The periodic table is a marvel of design. Dmitri Mendeleev’s approach to organizing the elements was informative and elegant. It even helped predict the existence of elements then unknown to scientists. A periodic table is an important tool for scientists, but also for educators. The periodic table is an accessible way to teach students about the elements and their properties. It can also be inspirational. Engaging periodic tables can help pique a student’s interest in chemistry, opening up a variety of science career opportunities.
Scientists have proposed a variety of alternative periodic tables over the years. Yet scientists and educators continue to use the 18-column periodic table model developed by Horace Groves Deming, based on Mendeleev’s work. Even within that framework, however, designers continue to innovate, producing periodic tables that add interesting supplemental information or even just some visual flair. In this post, we’ll look some of the best periodic table designs on the web and all the ways they inform, entertain, and inspire viewers with the transformative power of chemistry. We won’t be looking at alternative periodic tables or “periodic tables” of other objects. Those are both excellent topics, but they’ll have to wait for their own posts.

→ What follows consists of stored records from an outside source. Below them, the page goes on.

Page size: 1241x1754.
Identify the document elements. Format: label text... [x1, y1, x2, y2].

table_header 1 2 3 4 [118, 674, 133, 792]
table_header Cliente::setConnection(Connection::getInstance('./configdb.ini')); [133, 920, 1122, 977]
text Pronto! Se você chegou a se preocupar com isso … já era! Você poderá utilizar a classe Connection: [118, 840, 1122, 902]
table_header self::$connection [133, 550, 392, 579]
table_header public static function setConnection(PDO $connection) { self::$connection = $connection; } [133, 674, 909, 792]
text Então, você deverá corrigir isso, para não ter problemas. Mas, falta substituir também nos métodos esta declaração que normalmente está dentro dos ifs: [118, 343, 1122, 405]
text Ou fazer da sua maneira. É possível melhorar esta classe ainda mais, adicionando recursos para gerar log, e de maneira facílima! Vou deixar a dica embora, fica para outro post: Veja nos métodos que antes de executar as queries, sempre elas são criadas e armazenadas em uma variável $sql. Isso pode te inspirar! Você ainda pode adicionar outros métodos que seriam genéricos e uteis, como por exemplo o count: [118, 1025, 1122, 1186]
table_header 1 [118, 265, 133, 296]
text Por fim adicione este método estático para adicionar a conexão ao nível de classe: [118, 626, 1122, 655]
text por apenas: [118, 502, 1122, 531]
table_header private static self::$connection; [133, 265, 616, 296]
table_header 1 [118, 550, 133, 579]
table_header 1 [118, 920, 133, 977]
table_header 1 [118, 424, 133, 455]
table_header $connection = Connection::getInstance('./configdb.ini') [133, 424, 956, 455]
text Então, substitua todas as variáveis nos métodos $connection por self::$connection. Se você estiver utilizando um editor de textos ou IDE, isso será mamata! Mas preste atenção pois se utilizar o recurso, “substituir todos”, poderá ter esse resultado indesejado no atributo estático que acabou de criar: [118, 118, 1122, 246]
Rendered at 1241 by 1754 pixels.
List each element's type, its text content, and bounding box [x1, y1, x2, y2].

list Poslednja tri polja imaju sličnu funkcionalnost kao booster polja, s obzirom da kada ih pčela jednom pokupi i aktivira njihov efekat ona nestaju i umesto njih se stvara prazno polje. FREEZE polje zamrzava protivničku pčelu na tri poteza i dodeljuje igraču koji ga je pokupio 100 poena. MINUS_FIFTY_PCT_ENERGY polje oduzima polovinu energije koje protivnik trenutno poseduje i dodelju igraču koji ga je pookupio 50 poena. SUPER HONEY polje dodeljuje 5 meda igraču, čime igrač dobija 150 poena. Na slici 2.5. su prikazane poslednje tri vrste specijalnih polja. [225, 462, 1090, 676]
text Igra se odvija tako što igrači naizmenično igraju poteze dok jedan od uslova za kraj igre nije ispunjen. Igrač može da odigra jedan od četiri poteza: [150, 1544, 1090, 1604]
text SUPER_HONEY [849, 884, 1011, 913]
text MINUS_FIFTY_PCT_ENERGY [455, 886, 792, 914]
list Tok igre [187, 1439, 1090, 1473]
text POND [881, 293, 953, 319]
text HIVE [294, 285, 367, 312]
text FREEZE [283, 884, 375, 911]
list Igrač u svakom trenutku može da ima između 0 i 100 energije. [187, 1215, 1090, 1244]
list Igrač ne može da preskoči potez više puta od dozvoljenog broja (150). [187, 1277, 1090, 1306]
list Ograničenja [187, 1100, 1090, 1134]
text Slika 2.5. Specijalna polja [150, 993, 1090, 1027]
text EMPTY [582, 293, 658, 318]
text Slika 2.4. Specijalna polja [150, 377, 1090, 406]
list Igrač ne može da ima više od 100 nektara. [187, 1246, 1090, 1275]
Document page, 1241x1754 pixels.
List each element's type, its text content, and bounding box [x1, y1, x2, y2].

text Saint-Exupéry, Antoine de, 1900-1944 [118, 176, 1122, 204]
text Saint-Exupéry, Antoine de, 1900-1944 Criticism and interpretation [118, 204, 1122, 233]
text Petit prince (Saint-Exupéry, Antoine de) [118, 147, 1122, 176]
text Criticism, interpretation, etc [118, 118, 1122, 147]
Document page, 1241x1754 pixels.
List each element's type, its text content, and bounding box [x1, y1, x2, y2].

Check out these amazing periodic table of the elements designs:
Take a closer look at each element with this interactive table from IUPAC. Each square contains a pie chart showing the abundance of the isotopes that make up the element’s atomic weight.
This charming design from Dr. Jamie Gallagher incorporates flags to show the country or countries of origin of the scientists who first isolated each element. The table marks elements isolated before the rise of modern science as “known to the ancients,” so we don’t need to argue over whether ancient Egypt or Mesopotamia discovered iron.
A malapropism turns into a fine work of design in this table, designed by high school students from Patapsco High School and Center for the Arts in in Dundalk, MD for a statue that’s now part of ACS headquarters in Washington DC. This table exchanges most of the scientific information typically found on a periodic table for a lively series of cartoon elephants embodying the properties of various elements.
Ever struggle to think of a common use for americium? This design from Keith Enevoldsen shows an example of how most of the elements. Hang this up in a classroom or lab, and you’ll always know we commonly use americium in smoke detectors. Click on each element to learn more about its properties and common uses.
An estimated 44 of the 118 elements will be in short supply in the future. This table, designed by Andy Brunning of Compound Interest, illustrates this problem. The table designates which elements are in scarce supply, which ones are increasingly high demand, and which ones could be at serious risk in the next century. The table refers to research from the Chemical Innovation Knowledge Transfer Network.
If you’ve ever been to an ACS National Meeting & Exhibition, you’ve seen the ACS mole mascots in action. For this table, student members of ACS ChemClubs from all over the United States were asked to design squares for the table, incorporating moles in a variety of ways.
This is the table for you if you’re an audio-visual learner. Watch a short video on each element with this interactive periodic table from video journalist Brady Haran working with chemists at The University of Nottingham. If you’re interested in making the videos easy to browse on a smartphone, you might consider printing out the QR code version of the table.
This table, from Theodore Gray, features images of samples of each element. Ultra-scarce human-made elements like Ferium are represented by symbols of the places and pictures of the people for which the element is named. Check out former ACS President Glenn T. Seaborg at 106!
In celebration of the International Year of Chemistry, a variety of artists, photographers, and designers created the images for this illustrated table from Chem 13 News magazine and the University of Waterloo’s Department of Chemistry.
In November 2016, IUPAC finalized names for the new elements 113, 115, 117, and 118. ACS produced this table with a clean, modern design to ensure every class and lab had access to a printable periodic table with the latest information.